Getting familiar with these new STAAR 2.0 item types is crucial. If you want to learn more about each type and how to prepare for them, check out my video on the subject.
Looking for up-to-date STAAR prep materials? Shop my TPT store for ready-made and easy-to-use STAAR ELA practice materials.
Studying STAAR Sample Responses:
Now, let’s dive into studying sample responses. TEA (Texas Education Agency) provides scoring guides (Here’s how to find them) for different grade levels, offering examples and explanations. They’ll show you precisely how responses are scored, which is invaluable for both students and teachers.
For short constructed responses (SCR), understand why a response scored a 2 instead of a 1 or 0. For extended constructed responses, explore the example student responses across all score ranges. This insight helps you know what graders are looking for.

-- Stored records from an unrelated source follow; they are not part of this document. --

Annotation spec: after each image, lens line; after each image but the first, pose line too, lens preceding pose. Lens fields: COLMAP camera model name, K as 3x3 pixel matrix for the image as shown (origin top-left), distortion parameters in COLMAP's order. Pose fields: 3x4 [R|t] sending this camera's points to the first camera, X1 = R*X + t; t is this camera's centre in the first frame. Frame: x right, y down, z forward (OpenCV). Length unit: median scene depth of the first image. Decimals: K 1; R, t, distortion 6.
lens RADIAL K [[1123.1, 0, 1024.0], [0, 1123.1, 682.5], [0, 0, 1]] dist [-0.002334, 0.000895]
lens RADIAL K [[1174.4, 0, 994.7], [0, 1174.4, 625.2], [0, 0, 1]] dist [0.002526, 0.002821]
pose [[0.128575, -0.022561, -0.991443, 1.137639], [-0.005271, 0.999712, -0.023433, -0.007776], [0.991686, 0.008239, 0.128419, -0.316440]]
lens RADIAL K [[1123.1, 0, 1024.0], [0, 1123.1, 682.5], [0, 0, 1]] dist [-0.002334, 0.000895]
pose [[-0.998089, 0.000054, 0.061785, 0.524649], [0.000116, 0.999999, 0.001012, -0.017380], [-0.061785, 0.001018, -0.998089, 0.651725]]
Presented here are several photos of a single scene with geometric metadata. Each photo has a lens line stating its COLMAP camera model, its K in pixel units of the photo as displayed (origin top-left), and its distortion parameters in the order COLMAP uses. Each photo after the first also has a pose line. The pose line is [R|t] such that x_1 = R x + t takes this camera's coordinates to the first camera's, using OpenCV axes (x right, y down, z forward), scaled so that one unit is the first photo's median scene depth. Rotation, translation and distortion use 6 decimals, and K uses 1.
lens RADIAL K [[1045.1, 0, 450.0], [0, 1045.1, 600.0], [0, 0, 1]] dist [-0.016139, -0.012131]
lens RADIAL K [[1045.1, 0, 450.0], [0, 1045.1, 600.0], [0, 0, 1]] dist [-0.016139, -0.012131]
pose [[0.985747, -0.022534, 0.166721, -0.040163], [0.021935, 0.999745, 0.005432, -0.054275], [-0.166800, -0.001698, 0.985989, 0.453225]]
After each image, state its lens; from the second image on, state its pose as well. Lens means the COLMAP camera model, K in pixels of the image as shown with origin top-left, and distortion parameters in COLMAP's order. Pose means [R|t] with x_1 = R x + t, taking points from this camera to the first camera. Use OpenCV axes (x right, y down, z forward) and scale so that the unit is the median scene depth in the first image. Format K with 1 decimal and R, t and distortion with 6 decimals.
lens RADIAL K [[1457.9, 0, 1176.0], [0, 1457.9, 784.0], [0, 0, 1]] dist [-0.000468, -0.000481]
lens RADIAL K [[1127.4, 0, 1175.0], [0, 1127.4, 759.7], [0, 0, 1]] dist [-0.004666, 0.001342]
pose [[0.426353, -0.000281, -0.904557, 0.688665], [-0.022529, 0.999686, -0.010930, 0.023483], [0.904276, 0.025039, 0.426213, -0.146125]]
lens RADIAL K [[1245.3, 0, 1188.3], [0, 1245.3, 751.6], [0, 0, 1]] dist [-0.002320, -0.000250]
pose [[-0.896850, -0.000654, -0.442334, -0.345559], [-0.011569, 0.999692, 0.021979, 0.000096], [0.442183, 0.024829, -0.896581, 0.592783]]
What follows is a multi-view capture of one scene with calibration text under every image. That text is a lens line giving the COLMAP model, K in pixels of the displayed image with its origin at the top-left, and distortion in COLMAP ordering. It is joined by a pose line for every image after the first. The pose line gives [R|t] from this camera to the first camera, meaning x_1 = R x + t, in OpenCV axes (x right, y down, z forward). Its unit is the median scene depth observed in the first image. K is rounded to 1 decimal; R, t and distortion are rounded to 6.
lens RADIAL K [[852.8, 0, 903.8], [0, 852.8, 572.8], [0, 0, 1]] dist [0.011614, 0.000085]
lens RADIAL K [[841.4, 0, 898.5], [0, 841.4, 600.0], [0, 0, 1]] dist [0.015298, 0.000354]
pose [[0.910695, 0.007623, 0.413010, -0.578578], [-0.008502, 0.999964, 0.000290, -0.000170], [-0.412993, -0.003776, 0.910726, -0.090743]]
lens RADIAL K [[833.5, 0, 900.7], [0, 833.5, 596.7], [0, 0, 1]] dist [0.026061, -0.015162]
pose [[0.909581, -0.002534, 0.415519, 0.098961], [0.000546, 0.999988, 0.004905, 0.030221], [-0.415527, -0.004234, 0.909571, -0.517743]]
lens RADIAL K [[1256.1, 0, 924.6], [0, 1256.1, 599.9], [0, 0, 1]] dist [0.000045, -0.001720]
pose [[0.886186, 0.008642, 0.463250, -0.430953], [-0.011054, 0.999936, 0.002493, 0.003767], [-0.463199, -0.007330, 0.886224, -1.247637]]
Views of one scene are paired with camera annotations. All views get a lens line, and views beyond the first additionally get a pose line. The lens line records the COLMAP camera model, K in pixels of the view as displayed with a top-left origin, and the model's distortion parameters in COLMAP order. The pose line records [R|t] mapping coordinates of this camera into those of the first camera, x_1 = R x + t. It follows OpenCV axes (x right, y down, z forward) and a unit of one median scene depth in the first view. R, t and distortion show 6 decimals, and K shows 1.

It’s crucial to practice and familiarize yourself with what’s expected in your written responses. I’ve created videos explaining the best ways to meet these expectations, so be sure to check them out.
One key tip for written responses: Don’t leave them for the end. This test is lengthy, and you’ll be exhausted by the time you reach the writing section. Answer questions as you encounter them within the exam.
Having a Strategy:
Approach the STAAR test day with a plan in mind. Don’t just wing it and answer questions as they come. Trust the strategies and tips your teachers have provided throughout the year. Whether it’s using online platform tools or taking effective notes, these strategies are essential for your success.
I’ve also created videos on how to use the computer tools effectively, so if you’re looking for some guidance, check those out too.
Lastly, maintain a positive outlook. It’s easy to be negative when things change, but if you enter the day with a positive perspective, knowing you’ve prepared all year and have the resources and tools to succeed, it can make a world of difference.
Is STAAR right around the corner? Check out my last-minute, night-before tips HERE!
You’ve got this! Believe in yourself and your abilities. Trust in what you’ve accomplished so far, and carry that positivity with you into the test. Visualize success, and your mind will be open and ready to showcase your knowledge.
In conclusion, you’re well-equipped to tackle the STAAR changes. Change is just an opportunity to shine, and with preparation, a positive mindset, and the right strategies, you’ll do great.
Good luck, and remember, you’ve got this!